TASK STATEMENT. Rewrite all of the records, changing each instance of "resource topology exporter" to "topology exporter daemon" and leaving everything else as it is. Omit the pictures from your answer.

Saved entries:
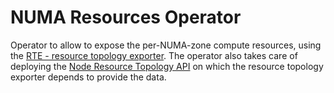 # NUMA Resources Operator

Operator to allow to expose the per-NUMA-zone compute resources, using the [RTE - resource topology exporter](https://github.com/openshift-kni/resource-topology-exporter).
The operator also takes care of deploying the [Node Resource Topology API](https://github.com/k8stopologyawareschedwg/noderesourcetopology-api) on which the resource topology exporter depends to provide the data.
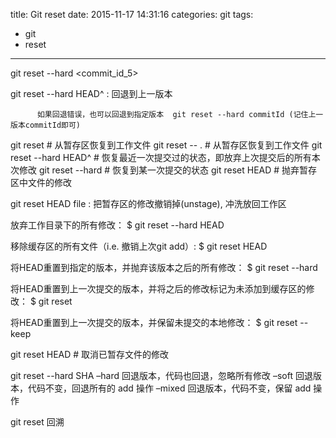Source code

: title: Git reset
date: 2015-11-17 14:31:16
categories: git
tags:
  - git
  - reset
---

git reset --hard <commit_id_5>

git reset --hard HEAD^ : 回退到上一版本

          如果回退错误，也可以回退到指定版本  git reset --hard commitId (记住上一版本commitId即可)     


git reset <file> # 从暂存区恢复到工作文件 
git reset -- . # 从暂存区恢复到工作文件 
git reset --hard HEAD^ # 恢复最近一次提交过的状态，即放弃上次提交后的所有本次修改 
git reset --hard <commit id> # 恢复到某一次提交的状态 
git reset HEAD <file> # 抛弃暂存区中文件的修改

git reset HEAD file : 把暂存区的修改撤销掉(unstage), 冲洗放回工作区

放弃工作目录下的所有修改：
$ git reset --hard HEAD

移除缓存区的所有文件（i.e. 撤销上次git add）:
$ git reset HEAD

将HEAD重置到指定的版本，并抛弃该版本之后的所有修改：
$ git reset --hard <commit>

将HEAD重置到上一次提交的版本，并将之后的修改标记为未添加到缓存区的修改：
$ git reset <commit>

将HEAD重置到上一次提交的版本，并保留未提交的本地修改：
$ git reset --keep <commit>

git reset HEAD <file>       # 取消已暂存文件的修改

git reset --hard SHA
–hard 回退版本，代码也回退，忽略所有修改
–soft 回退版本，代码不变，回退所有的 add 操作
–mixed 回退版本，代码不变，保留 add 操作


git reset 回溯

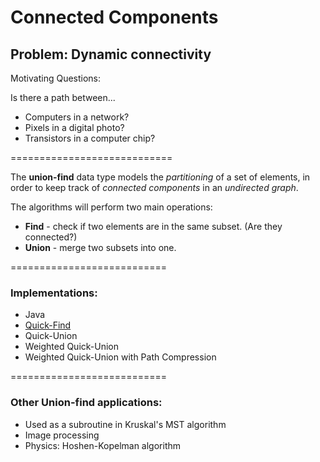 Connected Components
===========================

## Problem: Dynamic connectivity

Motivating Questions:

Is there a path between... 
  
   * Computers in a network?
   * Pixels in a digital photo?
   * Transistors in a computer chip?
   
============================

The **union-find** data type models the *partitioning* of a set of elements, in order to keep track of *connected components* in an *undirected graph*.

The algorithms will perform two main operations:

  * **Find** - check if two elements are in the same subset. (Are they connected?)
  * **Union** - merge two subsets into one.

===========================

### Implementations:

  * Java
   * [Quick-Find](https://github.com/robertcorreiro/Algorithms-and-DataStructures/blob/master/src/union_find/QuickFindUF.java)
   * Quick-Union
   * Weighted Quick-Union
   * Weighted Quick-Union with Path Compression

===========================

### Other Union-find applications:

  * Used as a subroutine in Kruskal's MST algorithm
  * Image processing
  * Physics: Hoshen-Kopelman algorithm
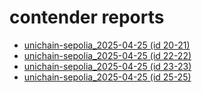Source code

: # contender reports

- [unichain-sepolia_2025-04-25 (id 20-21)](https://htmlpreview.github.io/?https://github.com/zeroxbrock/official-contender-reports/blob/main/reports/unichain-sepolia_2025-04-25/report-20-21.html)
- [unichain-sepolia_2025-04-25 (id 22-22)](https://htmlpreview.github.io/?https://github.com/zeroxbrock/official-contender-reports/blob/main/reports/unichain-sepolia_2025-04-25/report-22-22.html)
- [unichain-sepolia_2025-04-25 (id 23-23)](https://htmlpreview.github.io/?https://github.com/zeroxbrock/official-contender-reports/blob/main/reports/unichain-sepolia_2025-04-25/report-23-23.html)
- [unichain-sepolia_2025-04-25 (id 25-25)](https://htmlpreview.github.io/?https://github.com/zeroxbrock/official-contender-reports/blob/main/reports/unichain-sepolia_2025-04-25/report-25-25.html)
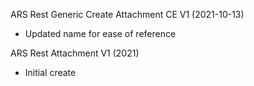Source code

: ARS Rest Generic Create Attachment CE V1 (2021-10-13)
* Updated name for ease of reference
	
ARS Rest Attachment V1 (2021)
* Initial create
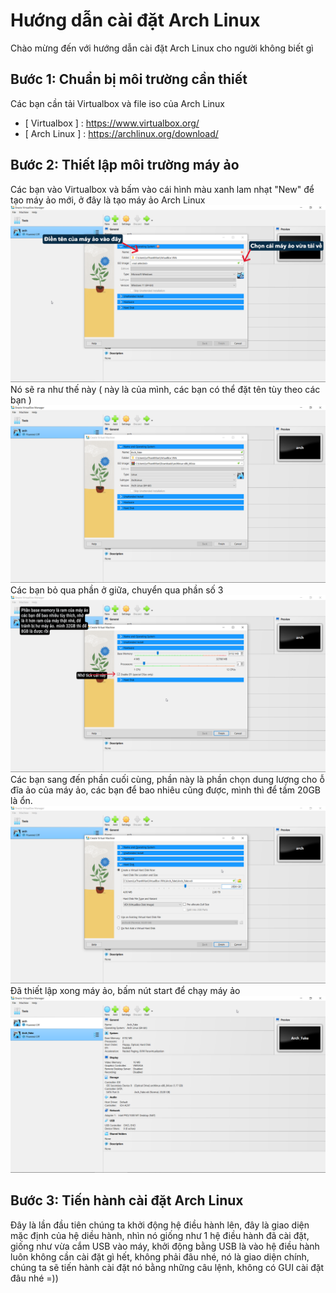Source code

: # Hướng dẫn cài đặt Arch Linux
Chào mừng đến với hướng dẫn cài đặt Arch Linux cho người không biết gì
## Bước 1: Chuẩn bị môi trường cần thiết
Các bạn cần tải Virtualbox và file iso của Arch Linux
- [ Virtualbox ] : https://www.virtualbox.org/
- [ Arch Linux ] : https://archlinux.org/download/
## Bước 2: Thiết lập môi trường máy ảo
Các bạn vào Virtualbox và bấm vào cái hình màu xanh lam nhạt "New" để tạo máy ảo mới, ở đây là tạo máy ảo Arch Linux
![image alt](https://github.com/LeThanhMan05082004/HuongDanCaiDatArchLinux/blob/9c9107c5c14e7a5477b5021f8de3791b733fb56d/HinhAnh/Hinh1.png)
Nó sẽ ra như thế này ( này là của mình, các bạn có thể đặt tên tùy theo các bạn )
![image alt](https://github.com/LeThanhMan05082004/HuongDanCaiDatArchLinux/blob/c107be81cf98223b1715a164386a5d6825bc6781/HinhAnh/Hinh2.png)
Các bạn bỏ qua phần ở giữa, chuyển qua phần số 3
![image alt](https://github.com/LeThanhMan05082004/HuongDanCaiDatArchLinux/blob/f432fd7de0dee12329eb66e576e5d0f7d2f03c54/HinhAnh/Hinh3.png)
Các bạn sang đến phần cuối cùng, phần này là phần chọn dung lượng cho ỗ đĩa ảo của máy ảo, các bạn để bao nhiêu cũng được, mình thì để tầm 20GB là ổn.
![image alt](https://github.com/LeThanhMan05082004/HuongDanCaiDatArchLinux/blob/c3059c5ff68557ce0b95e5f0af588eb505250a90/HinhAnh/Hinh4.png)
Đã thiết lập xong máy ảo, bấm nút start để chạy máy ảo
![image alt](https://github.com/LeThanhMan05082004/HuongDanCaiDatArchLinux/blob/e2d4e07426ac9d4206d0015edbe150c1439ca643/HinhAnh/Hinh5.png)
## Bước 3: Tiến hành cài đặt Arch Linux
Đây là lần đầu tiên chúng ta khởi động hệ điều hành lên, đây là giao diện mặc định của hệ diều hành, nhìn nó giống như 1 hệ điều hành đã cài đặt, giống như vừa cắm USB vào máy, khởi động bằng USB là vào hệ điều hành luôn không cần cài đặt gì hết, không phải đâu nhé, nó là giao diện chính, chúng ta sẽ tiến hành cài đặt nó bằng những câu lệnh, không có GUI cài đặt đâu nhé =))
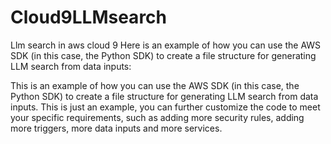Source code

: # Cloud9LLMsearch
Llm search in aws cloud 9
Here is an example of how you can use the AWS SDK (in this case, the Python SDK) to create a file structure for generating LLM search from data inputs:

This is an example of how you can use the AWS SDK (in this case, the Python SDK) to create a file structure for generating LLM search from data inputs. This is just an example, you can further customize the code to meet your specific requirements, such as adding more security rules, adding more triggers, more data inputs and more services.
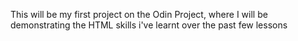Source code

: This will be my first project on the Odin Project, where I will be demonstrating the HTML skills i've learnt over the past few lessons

ANSWER SPACE.
 # NUMA Resources Operator

Operator to allow to expose the per-NUMA-zone compute resources, using the [RTE - topology exporter daemon](https://github.com/openshift-kni/resource-topology-exporter).
The operator also takes care of deploying the [Node Resource Topology API](https://github.com/k8stopologyawareschedwg/noderesourcetopology-api) on which the topology exporter daemon depends to provide the data.
Source code

: title: Git reset
date: 2015-11-17 14:31:16
categories: git
tags:
  - git
  - reset
---

git reset --hard <commit_id_5>

git reset --hard HEAD^ : 回退到上一版本

          如果回退错误，也可以回退到指定版本  git reset --hard commitId (记住上一版本commitId即可)     


git reset <file> # 从暂存区恢复到工作文件 
git reset -- . # 从暂存区恢复到工作文件 
git reset --hard HEAD^ # 恢复最近一次提交过的状态，即放弃上次提交后的所有本次修改 
git reset --hard <commit id> # 恢复到某一次提交的状态 
git reset HEAD <file> # 抛弃暂存区中文件的修改

git reset HEAD file : 把暂存区的修改撤销掉(unstage), 冲洗放回工作区

放弃工作目录下的所有修改：
$ git reset --hard HEAD

移除缓存区的所有文件（i.e. 撤销上次git add）:
$ git reset HEAD

将HEAD重置到指定的版本，并抛弃该版本之后的所有修改：
$ git reset --hard <commit>

将HEAD重置到上一次提交的版本，并将之后的修改标记为未添加到缓存区的修改：
$ git reset <commit>

将HEAD重置到上一次提交的版本，并保留未提交的本地修改：
$ git reset --keep <commit>

git reset HEAD <file>       # 取消已暂存文件的修改

git reset --hard SHA
–hard 回退版本，代码也回退，忽略所有修改
–soft 回退版本，代码不变，回退所有的 add 操作
–mixed 回退版本，代码不变，保留 add 操作


git reset 回溯

 Connected Components
===========================

## Problem: Dynamic connectivity

Motivating Questions:

Is there a path between... 
  
   * Computers in a network?
   * Pixels in a digital photo?
   * Transistors in a computer chip?
   
============================

The **union-find** data type models the *partitioning* of a set of elements, in order to keep track of *connected components* in an *undirected graph*.

The algorithms will perform two main operations:

  * **Find** - check if two elements are in the same subset. (Are they connected?)
  * **Union** - merge two subsets into one.

===========================

### Implementations:

  * Java
   * [Quick-Find](https://github.com/robertcorreiro/Algorithms-and-DataStructures/blob/master/src/union_find/QuickFindUF.java)
   * Quick-Union
   * Weighted Quick-Union
   * Weighted Quick-Union with Path Compression

===========================

### Other Union-find applications:

  * Used as a subroutine in Kruskal's MST algorithm
  * Image processing
  * Physics: Hoshen-Kopelman algorithm
Source code

: # contender reports

- [unichain-sepolia_2025-04-25 (id 20-21)](https://htmlpreview.github.io/?https://github.com/zeroxbrock/official-contender-reports/blob/main/reports/unichain-sepolia_2025-04-25/report-20-21.html)
- [unichain-sepolia_2025-04-25 (id 22-22)](https://htmlpreview.github.io/?https://github.com/zeroxbrock/official-contender-reports/blob/main/reports/unichain-sepolia_2025-04-25/report-22-22.html)
- [unichain-sepolia_2025-04-25 (id 23-23)](https://htmlpreview.github.io/?https://github.com/zeroxbrock/official-contender-reports/blob/main/reports/unichain-sepolia_2025-04-25/report-23-23.html)
- [unichain-sepolia_2025-04-25 (id 25-25)](https://htmlpreview.github.io/?https://github.com/zeroxbrock/official-contender-reports/blob/main/reports/unichain-sepolia_2025-04-25/report-25-25.html)
Source code

: ARS Rest Generic Create Attachment CE V1 (2021-10-13)
* Updated name for ease of reference
	
ARS Rest Attachment V1 (2021)
* Initial create
Source code

: # Hướng dẫn cài đặt Arch Linux
Chào mừng đến với hướng dẫn cài đặt Arch Linux cho người không biết gì
## Bước 1: Chuẩn bị môi trường cần thiết
Các bạn cần tải Virtualbox và file iso của Arch Linux
- [ Virtualbox ] : https://www.virtualbox.org/
- [ Arch Linux ] : https://archlinux.org/download/
## Bước 2: Thiết lập môi trường máy ảo
Các bạn vào Virtualbox và bấm vào cái hình màu xanh lam nhạt "New" để tạo máy ảo mới, ở đây là tạo máy ảo Arch Linux
![image alt](https://github.com/LeThanhMan05082004/HuongDanCaiDatArchLinux/blob/9c9107c5c14e7a5477b5021f8de3791b733fb56d/HinhAnh/Hinh1.png)
Nó sẽ ra như thế này ( này là của mình, các bạn có thể đặt tên tùy theo các bạn )
![image alt](https://github.com/LeThanhMan05082004/HuongDanCaiDatArchLinux/blob/c107be81cf98223b1715a164386a5d6825bc6781/HinhAnh/Hinh2.png)
Các bạn bỏ qua phần ở giữa, chuyển qua phần số 3
![image alt](https://github.com/LeThanhMan05082004/HuongDanCaiDatArchLinux/blob/f432fd7de0dee12329eb66e576e5d0f7d2f03c54/HinhAnh/Hinh3.png)
Các bạn sang đến phần cuối cùng, phần này là phần chọn dung lượng cho ỗ đĩa ảo của máy ảo, các bạn để bao nhiêu cũng được, mình thì để tầm 20GB là ổn.
![image alt](https://github.com/LeThanhMan05082004/HuongDanCaiDatArchLinux/blob/c3059c5ff68557ce0b95e5f0af588eb505250a90/HinhAnh/Hinh4.png)
Đã thiết lập xong máy ảo, bấm nút start để chạy máy ảo
![image alt](https://github.com/LeThanhMan05082004/HuongDanCaiDatArchLinux/blob/e2d4e07426ac9d4206d0015edbe150c1439ca643/HinhAnh/Hinh5.png)
## Bước 3: Tiến hành cài đặt Arch Linux
Đây là lần đầu tiên chúng ta khởi động hệ điều hành lên, đây là giao diện mặc định của hệ diều hành, nhìn nó giống như 1 hệ điều hành đã cài đặt, giống như vừa cắm USB vào máy, khởi động bằng USB là vào hệ điều hành luôn không cần cài đặt gì hết, không phải đâu nhé, nó là giao diện chính, chúng ta sẽ tiến hành cài đặt nó bằng những câu lệnh, không có GUI cài đặt đâu nhé =))
Source code

: # Cloud9LLMsearch
Llm search in aws cloud 9
Here is an example of how you can use the AWS SDK (in this case, the Python SDK) to create a file structure for generating LLM search from data inputs:

This is an example of how you can use the AWS SDK (in this case, the Python SDK) to create a file structure for generating LLM search from data inputs. This is just an example, you can further customize the code to meet your specific requirements, such as adding more security rules, adding more triggers, more data inputs and more services.
Source code

: This will be my first project on the Odin Project, where I will be demonstrating the HTML skills i've learnt over the past few lessons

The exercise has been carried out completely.